我正躺在土坡上想事情。是否我想的事情——一个人脑中的奇怪想法让草觉得好笑,在微风中笑得前仰后合。有的哈哈大笑,有的半掩芳唇,有的忍俊不禁。靠近我身边的两朵,一朵面朝我,张开薄薄的粉红花瓣,似有吟吟笑声入耳;另一朵则扭头掩面,仍不能遮住笑颜。我禁不住先是微笑,继而哈哈大笑。
这是我第一次在荒野中,一个人笑起来。
这里精彩的显然不是实感,而是作家想象中的虚感。林非的“理论”之所以缺乏生命,完全是因为拘泥于贫乏的“真”和“实”。殊不知,文学作品的情和感,都离不开幻觉,都以莱辛所说的“逼真的幻觉”为基础,都是经过虚实相生中,经形式同化,进入的艺术境界。刘亮程本来是写诗的,后来闯入散文界,一鸣惊人。他对散文的贡献,并不是什么实感,而是借着这样的虚虚实实的感和情,表现了他不可重复的生命的体验。他把他的散文集叫做《一个人的村庄》,所提示的是,哪怕是孤独一人,哪怕是和没有语言的植物和动物相对,在这个世界上,也能独享的生命的欢乐,也更有比群居更丰富、更美好、更自由、更深邃的生命质量。刘亮程的散文,不可重复,而且不可模仿,和余秋雨相比,具有难以追随的特点。余秋雨笔下的历史文化典籍,文化人莫不可以追随阅读,而刘亮程的生活经历和生命体验环境,对文化人来说,是不可重复的。

> _执行任务_:
根据上面这段关于刘亮程散文的文段，回答下列问题：
1. 靠近“我”身边、面朝“我”的那朵花张开了什么颜色的花瓣？
2. 刘亮程在闯入散文界之前是写什么的？
3. 刘亮程把他的散文集叫做什么？

> _所给数据_:
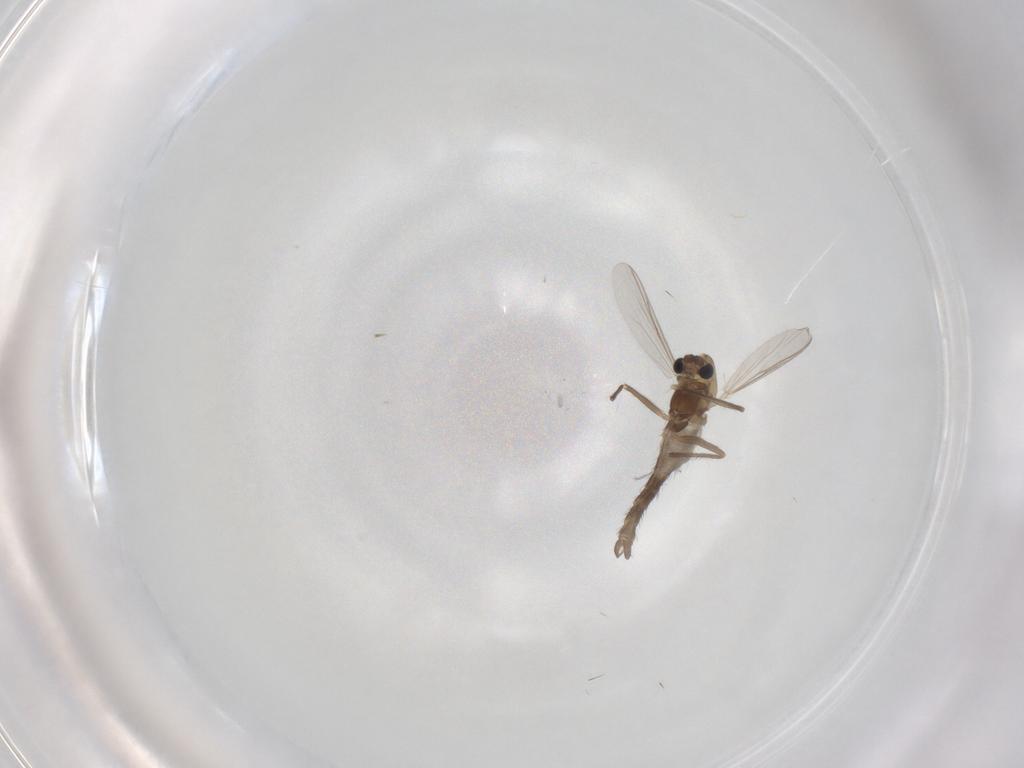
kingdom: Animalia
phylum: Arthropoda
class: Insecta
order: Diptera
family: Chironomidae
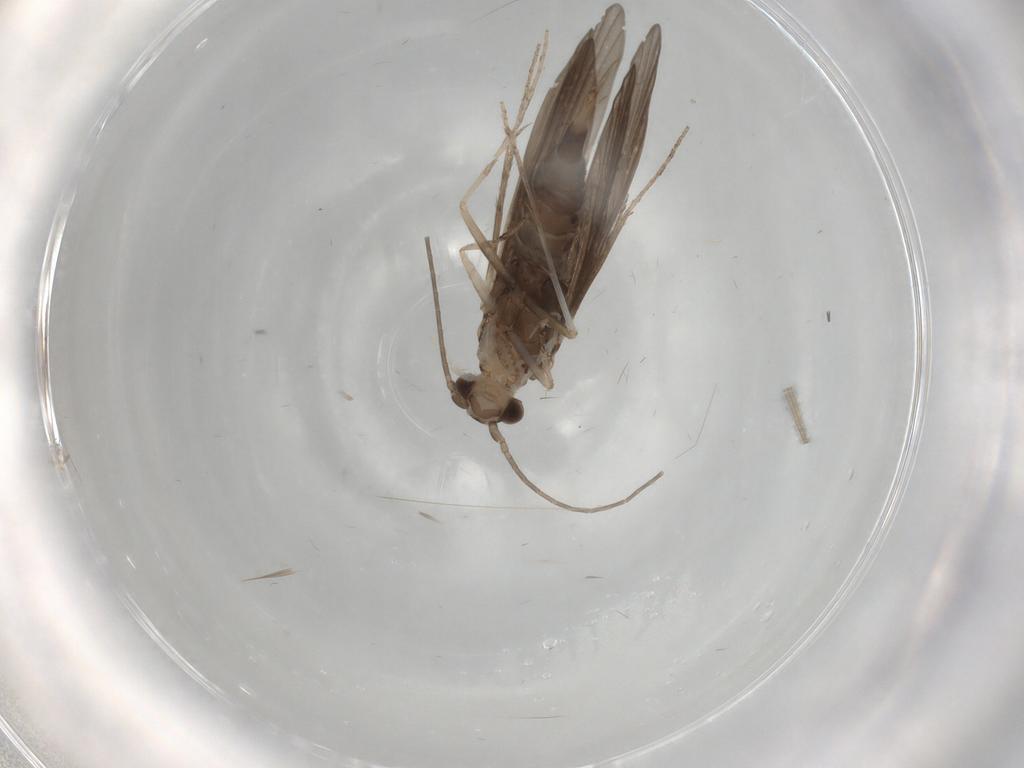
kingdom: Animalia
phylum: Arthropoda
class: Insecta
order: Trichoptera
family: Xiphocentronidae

> _练习答案_:
1. 粉红色。
2. 写诗。
3. 《一个人的村庄》。